Governance Part II: Data Management and Your Database
Earlier this year, we published Part I of a three part series on data governance and database management. In our first article, Alex Williams discussed the differences between data governance and database management and the importance of building solid teams and processes within your campus, specifically surrounding your CRM. Continuing that conversation, Josh Henry dives deeper into the nuances of data management within your database.
Success using Slate involves more than building forms, sending emails and reviewing applications. Developing, executing and maintaining a strategic governance model is essential to successful data and database management. Staff and constituents who have a vested interest in your data, the procedures they follow, the agreed-upon policies for data management and your institutional priorities all come together when they are put into practice in Slate.
Data management is both a core component and outcome of your Slate governance model. It is the collection of guiding principles and best practices you develop to maintain accurate and accessible information. These policies, procedures and priorities (and politics) will dictate how data is accessed and managed by your users.
Data management doesn’t just happen–you have to design it!
Who “owns” the data you have in Slate? Who has access to data? Who is responsible for designing processes in Slate? Who owns the processes? Who needs access to processes? What data and processes are shared and where is collaboration, and communication, necessary? These essential questions must be addressed by your governance model. And more than that, these answers will influence your data management guidelines and best practices, as well as your database configurations in Slate.

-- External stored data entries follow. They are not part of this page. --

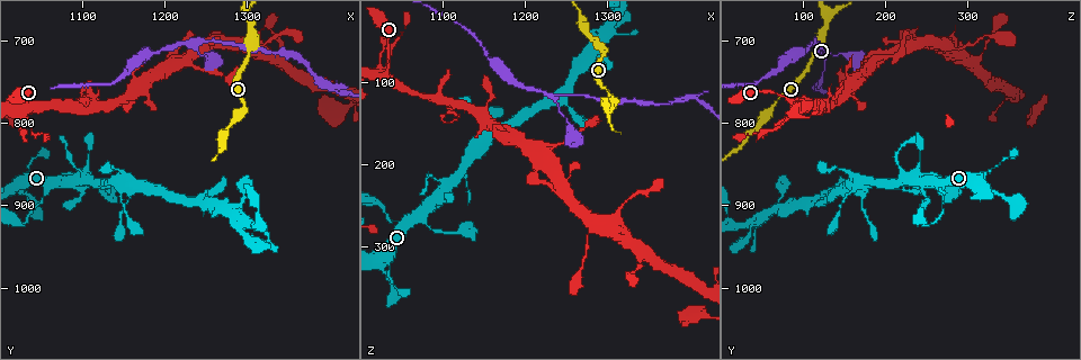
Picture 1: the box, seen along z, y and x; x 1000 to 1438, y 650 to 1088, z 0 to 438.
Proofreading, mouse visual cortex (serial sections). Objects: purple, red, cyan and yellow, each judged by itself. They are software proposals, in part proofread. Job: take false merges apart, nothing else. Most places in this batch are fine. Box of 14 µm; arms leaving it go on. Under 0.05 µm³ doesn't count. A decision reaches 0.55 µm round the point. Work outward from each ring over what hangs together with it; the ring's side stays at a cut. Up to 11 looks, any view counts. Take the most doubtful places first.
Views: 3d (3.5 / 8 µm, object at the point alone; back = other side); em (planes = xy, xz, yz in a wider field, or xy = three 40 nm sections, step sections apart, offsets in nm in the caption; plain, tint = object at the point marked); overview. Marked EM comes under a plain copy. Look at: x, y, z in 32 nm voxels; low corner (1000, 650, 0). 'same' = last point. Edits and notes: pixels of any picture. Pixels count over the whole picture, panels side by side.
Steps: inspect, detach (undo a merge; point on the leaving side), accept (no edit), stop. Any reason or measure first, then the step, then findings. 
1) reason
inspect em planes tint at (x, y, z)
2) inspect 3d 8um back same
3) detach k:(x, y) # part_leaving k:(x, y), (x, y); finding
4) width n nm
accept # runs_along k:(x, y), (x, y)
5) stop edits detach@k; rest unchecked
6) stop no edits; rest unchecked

sharp bend
inspect 3d 3.5um at (1245, 705, 120)

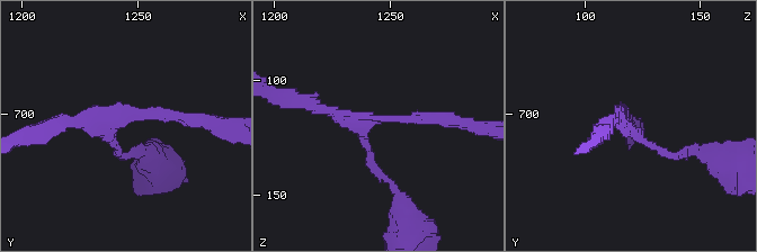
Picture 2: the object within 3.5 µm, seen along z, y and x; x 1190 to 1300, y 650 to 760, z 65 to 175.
arms 3; arm_widths 100, 150, 150 nm
inspect em planes tint at (1243, 703, 116)

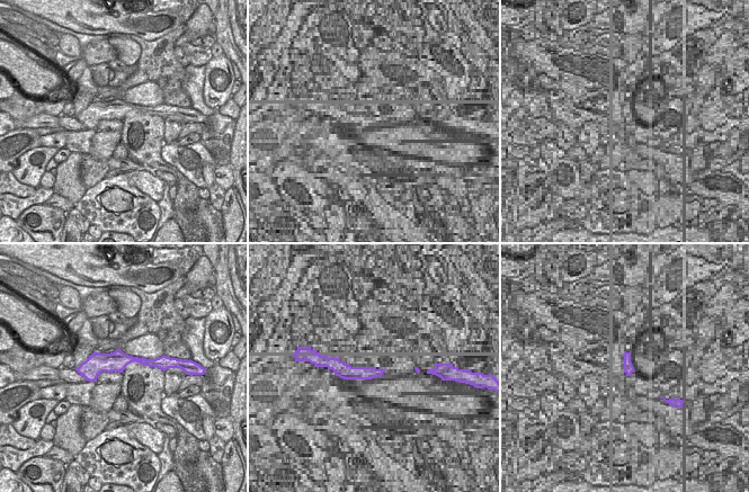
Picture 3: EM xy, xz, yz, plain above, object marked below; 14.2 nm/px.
accept # runs_along 3:(157, 361), (122, 359), (86, 366); continuous, no second cell

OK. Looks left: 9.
thin arm on a thick one
inspect 3d 3.5um at (1150, 880, 165)

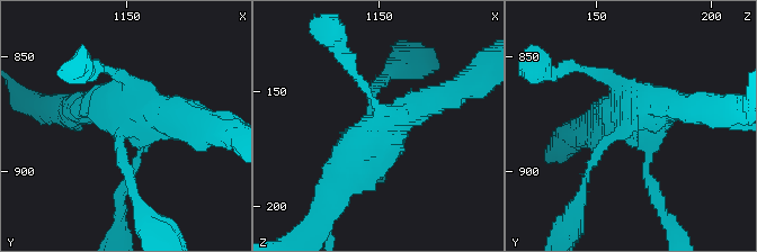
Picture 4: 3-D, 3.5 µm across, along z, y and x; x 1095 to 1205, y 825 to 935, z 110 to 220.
inspect em xy step 1 tint at (1150, 879, 162)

Data management and database management are closely related and even reliant upon each other, but also distinct elements necessary for success using Slate. The ideals and goals for data management are derived from your governance model. Decisions around data management inform database management–how technology will be used. Database management and the technology solutions you employ are also informed by the possibilities that technology affords.
Before designing and implementing database management, remember that technology is not strategy. Rather, technology is a tool to help you execute your strategy. Your goal should be to allow Slate to support governance without Slate (or any other system’s needs) dictating your strategy.
Here are some tips for database management that will help you achieve successful outcomes using Slate:
Establish consistent naming conventions and folder organization
Make it easy for your users to find and identify items in your database. And provide guidelines to ensure that new items users create fit nicely into your organizational structure. Being able to look at a field and know exactly what data it contains, and being able to find the form someone asked to update because you know exactly what folder it resides in, will make your Slate life much easier.
The goal should be that a new user can easily make sense of your database as they begin using it.
Templates
Use templates to ensure consistent data collection and adherence to brand guidelines. Event templates, form templates, even query templates, can help ensure that all users start everything with the fields and values that are essential to your process. They can eliminate guesswork, lessen what a user needs to remember and shrink your margin for error in Slate.
Templates also play a crucial role in how you communicate with your target audiences. Creating Deliver templates for specific departments or specific types of communication will make it easy for users to adhere to your brand guidelines when creating communications in Slate.
Did you know? You can override the default color options available in the WYSIWYG editor in database configuration keys. Enter the hex codes for your brand colors so users no longer have to know or look up the codes.
Security
There’s a world of possibilities in Slate to manage user access to records, data and process. Create user roles that reflect access needs in Slate (as opposed to job title) to expedite granting and managing user permissions. In shared environments, use populations to manage the records a user may access, and use Realms to manage the objects a user can access within Slate.
Slate permissions and security function like locks and keys. Almost all items in Slate have a lock on them, and you give your users the keys by granting them permissions. Keep this in mind when developing your user roles: permissions in Slate are designed to grant users access, not restrict it. So start your roles from the ground up, granting what is vital to executing their jobs. Additional permissions can always be granted later as needs become clear.
Training
The tools, processes and strategies you design are used successfully only when users are trained. In addition to engaging your user audiences and providing training specific to their roles and needs, Slate allows you to document processes and procedures within your database. Using Slate Scholar Custom Content, you can add your own, institution-specific documentation to the Slate Scholar lightbulb. Notes and/or descriptions can also be added to forms, rules, queries and more, to provide user context on what and how an item should be used or what processes are necessary in order to make updates.
And take advantage of the internal option on instruction blocks on forms and events. You can provide descriptions, explanations of conditional logic or indicate fields that should not be altered and all of these descriptions will be visible to the user accessing the form administratively in Slate, while remaining completely hidden from the applicant, donor or student completing the form.
Design and adjust your processes to fit Slate
Slate shouldn’t define your strategy or process, but your use of Slate won’t be successful if it’s designed to fit another system. Be flexible as you implement and continue to use Slate, and allow its functionality to inform the decisions you make. For example, knowing the range of possibilities in Slate for granting faculty access to view and evaluate applications will allow you to collaborate with departments and establish a plan that will blend technology with user needs.